Jake explained that the current environmental crisis affecting Lough Neagh had brought the issue sharply into mind in recent months and led the band to reflect on how something as important as the lough was effectively stolen from the people through colonialism.

“We’ve all been thinking a lot lately about the crisis at Lough Neagh and how colonialism has robbed this place of its relationship with the land and with nature.

“In terms of Lough Neagh, The Earl of Shaftesbury, or the absentee landlord of Lough Neagh, looks at our lough only as an ‘investment’, and through eyes with such a narrow field of vision, you could never see the true value of Loch nEachach, the lake of Eochu."

Jake added: “We’re seeing the Israeli-Zionist colonisation of native land, putting in an apartheid system and forcibly displacing Palestinians.
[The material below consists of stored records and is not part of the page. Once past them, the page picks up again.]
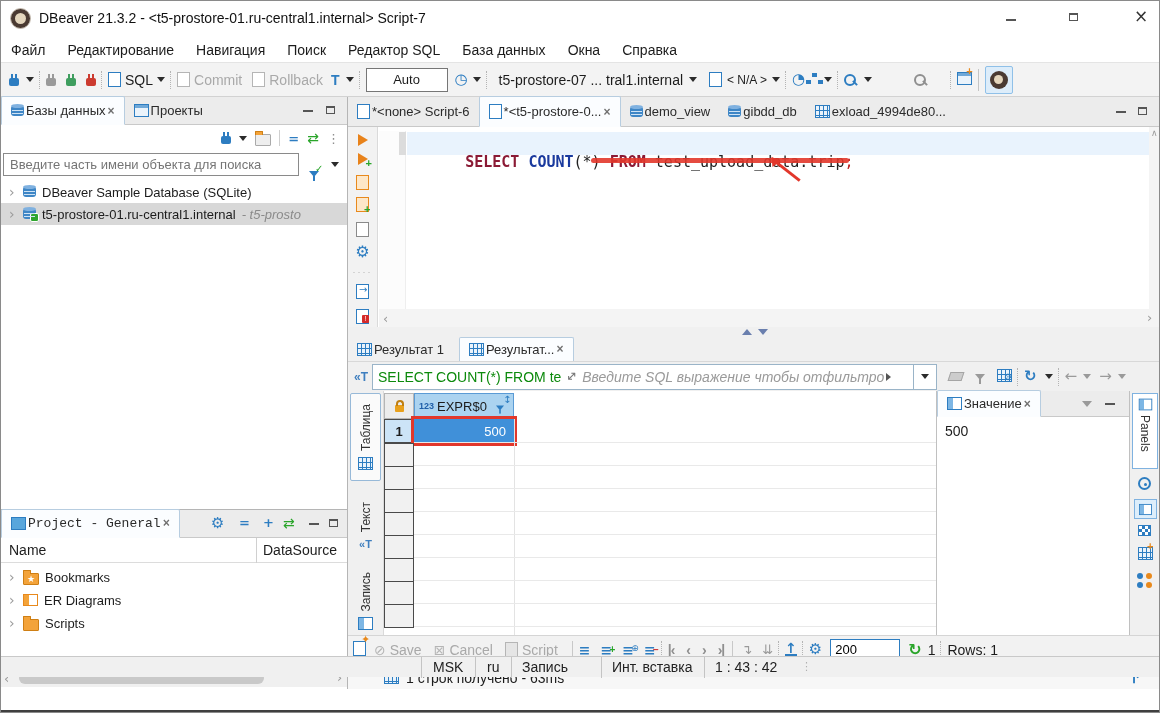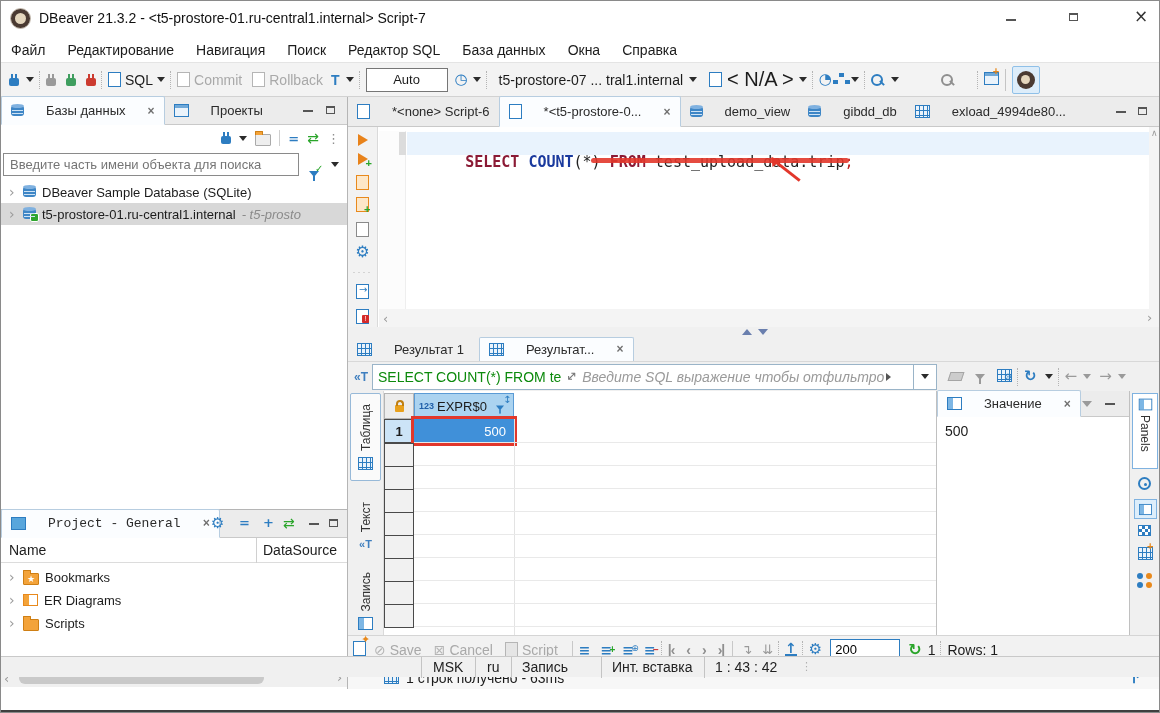--- a/index.html
+++ b/index.html
@@ -114,7 +114,7 @@
     <span style="font-size:14px;margin:0 6px;white-space:nowrap;">t5-prostore-07 ... tral1.internal</span>
     <span class="dd"></span>
     <span class="doc blue-b" style="margin-left:12px;"></span>
-    <span style="font-size:20px;margin:0 5px;white-space:nowrap;">&lt; N/A &gt;</span>
+    <span style="font-size:12px;margin:0 5px;white-space:nowrap;">&lt; N/A &gt;</span>
     <span class="dd"></span>
     <span class="vsep"></span>
     <span class="uni blue" style="font-size:15px;">◔</span>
It should be front and centre of current debate and it isn’t.

“Systematic oppression with the intent to maintain domination constitutes a crime against humanity. The Palestinian people have the right to resist by all means. Israel, as the colonial aggressor/power, has no right to claim the right of self-defence.

“Palestinians have their land taken, their olive trees torn up and their streams cemented over. It’s very similar to what happened in Ireland wherein the coloniser actively destroys the indigenous people’s relationship to the land.”